The problem:
This exercise requires an exact copy of each line from the one containing "AFA por la muerte de Jorge Messi" down to the last line below.

(Source data begins)

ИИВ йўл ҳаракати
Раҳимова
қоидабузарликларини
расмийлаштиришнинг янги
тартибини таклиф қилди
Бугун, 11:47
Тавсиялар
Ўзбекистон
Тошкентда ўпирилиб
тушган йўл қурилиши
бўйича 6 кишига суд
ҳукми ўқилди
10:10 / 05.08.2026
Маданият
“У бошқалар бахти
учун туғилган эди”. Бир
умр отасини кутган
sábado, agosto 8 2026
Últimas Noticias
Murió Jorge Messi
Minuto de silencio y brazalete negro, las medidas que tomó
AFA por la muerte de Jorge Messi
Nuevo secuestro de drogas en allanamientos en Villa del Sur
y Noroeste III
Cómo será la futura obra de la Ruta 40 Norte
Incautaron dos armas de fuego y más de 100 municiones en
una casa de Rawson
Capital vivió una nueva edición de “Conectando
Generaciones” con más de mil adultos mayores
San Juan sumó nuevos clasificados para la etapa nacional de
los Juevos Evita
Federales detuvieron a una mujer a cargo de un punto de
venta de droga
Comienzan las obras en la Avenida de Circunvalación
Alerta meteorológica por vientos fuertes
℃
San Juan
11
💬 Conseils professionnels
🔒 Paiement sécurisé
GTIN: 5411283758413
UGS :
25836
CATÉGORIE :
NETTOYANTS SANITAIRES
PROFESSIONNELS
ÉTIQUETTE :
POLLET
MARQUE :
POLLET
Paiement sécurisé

(Source data ends)

Written answer:
AFA por la muerte de Jorge Messi
Nuevo secuestro de drogas en allanamientos en Villa del Sur
y Noroeste III
Cómo será la futura obra de la Ruta 40 Norte
Incautaron dos armas de fuego y más de 100 municiones en
una casa de Rawson
Capital vivió una nueva edición de “Conectando
Generaciones” con más de mil adultos mayores
San Juan sumó nuevos clasificados para la etapa nacional de
los Juevos Evita
Federales detuvieron a una mujer a cargo de un punto de
venta de droga
Comienzan las obras en la Avenida de Circunvalación
Alerta meteorológica por vientos fuertes
℃
San Juan
11
💬 Conseils professionnels
🔒 Paiement sécurisé
GTIN: 5411283758413
UGS :
25836
CATÉGORIE :
NETTOYANTS SANITAIRES
PROFESSIONNELS
ÉTIQUETTE :
POLLET
MARQUE :
POLLET
Paiement sécurisé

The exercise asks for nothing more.